- **BRANO DI RIFERIMENTO**:
○ ○ ○ ○

La tornata elettorale si è conclusa con non poche sorprese, sia nella nostra Valle, sia nell’insieme del Paese. Si è prodotta, nella situazione italiana, quella svolta che ci si aspettava già nel 2006, dopo che un referendum aveva cancellato il sistema proporzionale per sostituirlo col maggioritario. Maggioritario che, anziché ridurre i partiti li aveva moltiplicati, rendendo ancora più complicato il sistema politico. Il numero dei partitini e la loro smania di essere sempre visibili avevano reso la vita politica un continuo susseguirsi di contrasti, di «distinguo» e di incapacità di decidere. Questo ha profondamente deluso gli Italiani. E’ stato un malessere generale che ha accompagnato tutta l’esistenza del Governo Prodi, che pur governando con oculatezza economica, ha dato l’impressione di essere paralizzato dall’intolleranza ideologica dell’estrema sinistra.
In questa situazione, dobbiamo proprio a Veltroni e alla sua scelta di «correre da solo» la semplificazione del quadro politico che consentirà, speriamolo, una migliore governabilità dell’Italia. Per ora è solo un’impressione, ma mi sembra di poter dire, sintetizzando al limite del paradosso, che se nel 2006 il principale scopo delle due coalizioni era quello di sconfiggere l’avversario, nel 2008 si è maggiormente puntato su una proposta di governo. Non è un salto da poco: sul piano culturale i due schieramenti escono entrambi più compatti e più credibili. Si sono criticati tanto i partiti, ma è proprio dal loro rinnovamento e dalla formazione culturale dei loro dirigenti che può venire il rinnovamento di tutto il Paese. In questa visione, se tale aspetto dovesse consolidarsi avremmo comunque fatto un gran passo avanti, chiunque avesse vinto le elezioni.
Ha vinto Berlusconi, che ha saputo coagulare attorno a sé la destra, facendola rientrare a pieno titolo nell’alveo democratico. Bertinotti ed i suoi escono di scena dopo aver provocato per ben due volte, direttamente o indirettamente, la caduta di un governo capeggiato da Prodi. Paladina del fondamentalismo laicista, la sinistra radicale è stata la testa d’ariete di tutte le battaglie che hanno tentato di scardinare i valori morali della famiglia, negandone la funzione sociale ed equiparandola ad altre forme di convivenza, dove viene escluso a priori qualsiasi impegno verso la società. L’odio verso il cristianesimo, condiviso purtroppo da altri settori più salottieri, non ha pagato: nessuno di coloro che hanno dato copertura ideologica ai facinorosi che hanno impedito al Papa di parlare alla Sapienza siede in Parlamento.

○ ○ ○ ○

- **CONSEGNA**: Trascrivi parola per parola il commento sulle elezioni del 2008, da "La tornata elettorale" fino a "ideologica dell’estrema sinistra." compreso.

○ ○ ○ ○

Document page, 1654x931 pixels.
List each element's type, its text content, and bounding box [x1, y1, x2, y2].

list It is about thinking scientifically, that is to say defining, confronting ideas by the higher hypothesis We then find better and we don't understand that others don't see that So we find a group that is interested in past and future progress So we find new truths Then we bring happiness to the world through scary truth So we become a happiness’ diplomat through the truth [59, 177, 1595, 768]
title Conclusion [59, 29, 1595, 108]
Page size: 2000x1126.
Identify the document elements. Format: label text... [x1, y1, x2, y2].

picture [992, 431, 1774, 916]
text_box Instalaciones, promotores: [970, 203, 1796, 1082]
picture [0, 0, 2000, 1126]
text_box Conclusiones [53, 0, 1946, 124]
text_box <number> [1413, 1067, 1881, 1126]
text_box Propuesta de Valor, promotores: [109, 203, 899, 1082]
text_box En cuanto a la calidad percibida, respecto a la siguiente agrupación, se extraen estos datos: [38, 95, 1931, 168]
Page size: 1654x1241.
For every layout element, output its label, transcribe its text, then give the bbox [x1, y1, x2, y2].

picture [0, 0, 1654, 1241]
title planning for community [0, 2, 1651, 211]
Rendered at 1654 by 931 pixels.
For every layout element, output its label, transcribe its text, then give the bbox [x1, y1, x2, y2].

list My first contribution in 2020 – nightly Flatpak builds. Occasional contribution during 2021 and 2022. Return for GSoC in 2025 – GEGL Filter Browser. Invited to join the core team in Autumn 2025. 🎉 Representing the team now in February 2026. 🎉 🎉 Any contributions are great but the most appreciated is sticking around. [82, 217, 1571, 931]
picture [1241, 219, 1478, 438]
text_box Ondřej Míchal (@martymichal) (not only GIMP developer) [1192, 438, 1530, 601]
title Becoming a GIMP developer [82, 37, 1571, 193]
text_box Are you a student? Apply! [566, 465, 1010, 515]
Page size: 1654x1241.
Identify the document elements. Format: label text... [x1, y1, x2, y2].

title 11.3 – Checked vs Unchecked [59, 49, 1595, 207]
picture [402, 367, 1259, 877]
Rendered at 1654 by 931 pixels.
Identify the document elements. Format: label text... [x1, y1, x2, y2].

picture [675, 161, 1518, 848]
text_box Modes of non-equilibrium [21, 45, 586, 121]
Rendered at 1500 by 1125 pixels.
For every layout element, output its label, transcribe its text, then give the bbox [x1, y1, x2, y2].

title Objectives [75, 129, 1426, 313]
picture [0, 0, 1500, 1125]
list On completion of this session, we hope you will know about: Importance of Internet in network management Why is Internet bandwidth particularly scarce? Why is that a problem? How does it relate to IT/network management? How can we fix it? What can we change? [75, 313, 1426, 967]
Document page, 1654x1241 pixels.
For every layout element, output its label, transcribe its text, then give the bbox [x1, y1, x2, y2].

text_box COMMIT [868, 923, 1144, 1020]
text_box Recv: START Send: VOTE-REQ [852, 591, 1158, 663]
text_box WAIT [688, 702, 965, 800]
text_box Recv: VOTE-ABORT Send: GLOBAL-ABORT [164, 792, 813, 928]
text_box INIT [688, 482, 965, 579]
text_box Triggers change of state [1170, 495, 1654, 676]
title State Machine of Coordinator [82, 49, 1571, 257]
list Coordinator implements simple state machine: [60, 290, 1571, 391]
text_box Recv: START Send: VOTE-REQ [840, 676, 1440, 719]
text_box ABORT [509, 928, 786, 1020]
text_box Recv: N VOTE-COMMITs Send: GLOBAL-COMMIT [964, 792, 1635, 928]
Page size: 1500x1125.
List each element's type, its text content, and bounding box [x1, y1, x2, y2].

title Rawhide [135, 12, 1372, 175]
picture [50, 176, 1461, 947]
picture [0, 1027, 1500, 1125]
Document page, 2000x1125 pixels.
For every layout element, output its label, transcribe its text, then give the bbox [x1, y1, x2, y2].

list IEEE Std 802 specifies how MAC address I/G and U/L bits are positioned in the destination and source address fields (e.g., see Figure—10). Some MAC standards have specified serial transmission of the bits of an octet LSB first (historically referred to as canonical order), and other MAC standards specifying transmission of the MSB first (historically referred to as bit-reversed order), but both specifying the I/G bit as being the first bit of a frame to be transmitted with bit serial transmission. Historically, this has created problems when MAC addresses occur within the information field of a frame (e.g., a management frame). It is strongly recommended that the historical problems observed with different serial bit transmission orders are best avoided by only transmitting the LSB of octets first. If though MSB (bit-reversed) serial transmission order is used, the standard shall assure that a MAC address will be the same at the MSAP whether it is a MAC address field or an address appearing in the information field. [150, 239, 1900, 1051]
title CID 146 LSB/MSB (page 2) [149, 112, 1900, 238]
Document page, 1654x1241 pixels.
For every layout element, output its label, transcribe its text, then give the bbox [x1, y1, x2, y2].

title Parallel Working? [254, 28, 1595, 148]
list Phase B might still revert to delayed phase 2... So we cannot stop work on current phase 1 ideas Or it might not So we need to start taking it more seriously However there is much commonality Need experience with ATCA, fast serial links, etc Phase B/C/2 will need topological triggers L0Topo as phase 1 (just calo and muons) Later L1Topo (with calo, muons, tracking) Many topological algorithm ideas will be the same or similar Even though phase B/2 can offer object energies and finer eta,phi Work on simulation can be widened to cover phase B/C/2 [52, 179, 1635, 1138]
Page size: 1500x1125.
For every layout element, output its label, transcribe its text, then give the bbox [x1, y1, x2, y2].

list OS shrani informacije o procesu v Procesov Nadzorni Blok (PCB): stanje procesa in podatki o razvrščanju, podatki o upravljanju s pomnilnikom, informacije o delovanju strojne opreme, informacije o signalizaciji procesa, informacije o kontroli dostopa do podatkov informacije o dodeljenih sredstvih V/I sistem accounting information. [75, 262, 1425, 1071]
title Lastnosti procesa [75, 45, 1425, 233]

○ ○ ○ ○

- **SOLUZIONE**:
La tornata elettorale si è conclusa con non poche sorprese, sia nella nostra Valle, sia nell’insieme del Paese. Si è prodotta, nella situazione italiana, quella svolta che ci si aspettava già nel 2006, dopo che un referendum aveva cancellato il sistema proporzionale per sostituirlo col maggioritario. Maggioritario che, anziché ridurre i partiti li aveva moltiplicati, rendendo ancora più complicato il sistema politico. Il numero dei partitini e la loro smania di essere sempre visibili avevano reso la vita politica un continuo susseguirsi di contrasti, di «distinguo» e di incapacità di decidere. Questo ha profondamente deluso gli Italiani. E’ stato un malessere generale che ha accompagnato tutta l’esistenza del Governo Prodi, che pur governando con oculatezza economica, ha dato l’impressione di essere paralizzato dall’intolleranza ideologica dell’estrema sinistra.